Exercise prompt:
When you restate the entries that follow, keep every word exactly and drop the pictures.

Data for analysis:

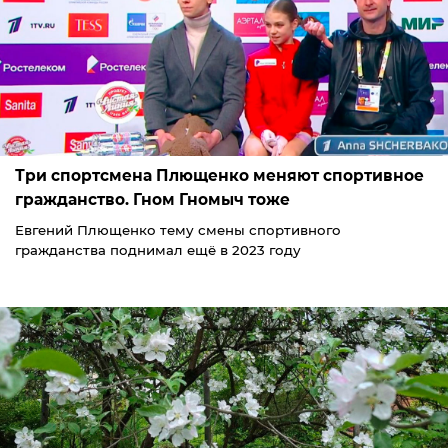
Три спортсмена Плющенко меняют спортивное
гражданство. Гном Гномыч тоже
Евгений Плющенко тему смены спортивного
гражданства поднимал ещё в 2023 году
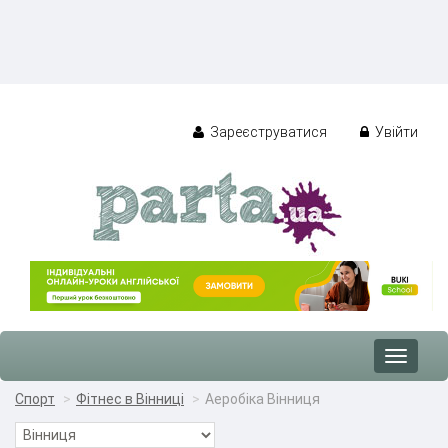
Зареєструватися
Увійти
Toggle
navigat
Спорт
Фітнес в Вінниці
Аеробіка Вінниця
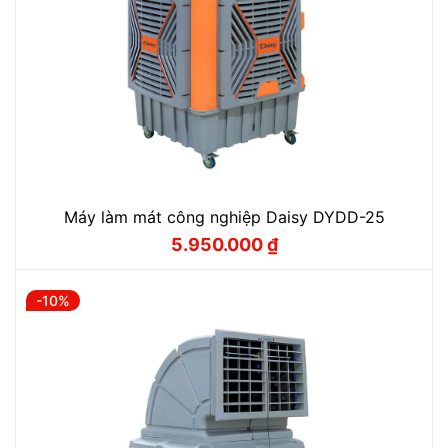
Máy làm mát công nghiệp Daisy DYDD-25
5.950.000
₫
Giá
Giá
gốc
hiện
là:
tại
6.610.000 ₫.
là:
-10%
5.950.000 ₫.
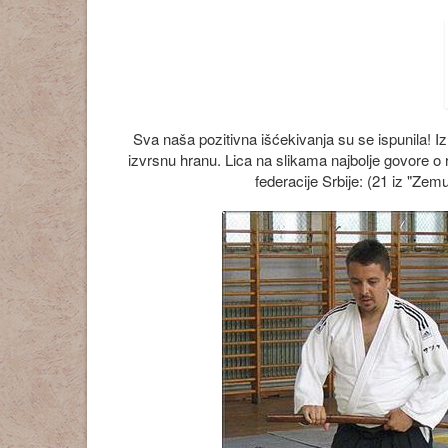
Sva naša pozitivna išćekivanja su se ispunila! 
izvrsnu hranu. Lica na slikama najbolje govore o r
federacije Srbije: (21 iz "Zemu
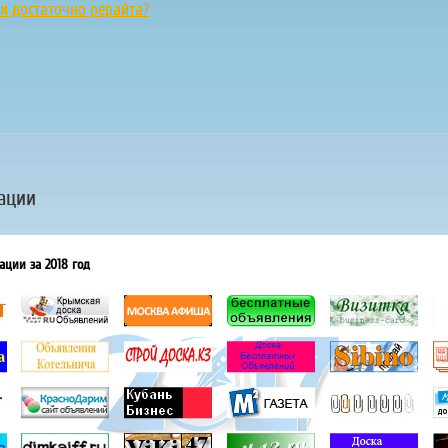
и достаточно рерайта?
ации
ации за 2018 год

Expected answer:
Три спортсмена Плющенко меняют спортивное
гражданство. Гном Гномыч тоже
Евгений Плющенко тему смены спортивного
гражданства поднимал ещё в 2023 году
Зареєструватися
Увійти
Toggle
navigat
Спорт
Фітнес в Вінниці
Аеробіка Вінниця
Máy làm mát công nghiệp Daisy DYDD-25
5.950.000
₫
Giá
Giá
gốc
hiện
là:
tại
6.610.000 ₫.
là:
-10%
5.950.000 ₫.
Sva naša pozitivna išćekivanja su se ispunila! 
izvrsnu hranu. Lica na slikama najbolje govore o r
federacije Srbije: (21 iz "Zemu
и достаточно рерайта?
ации
ации за 2018 год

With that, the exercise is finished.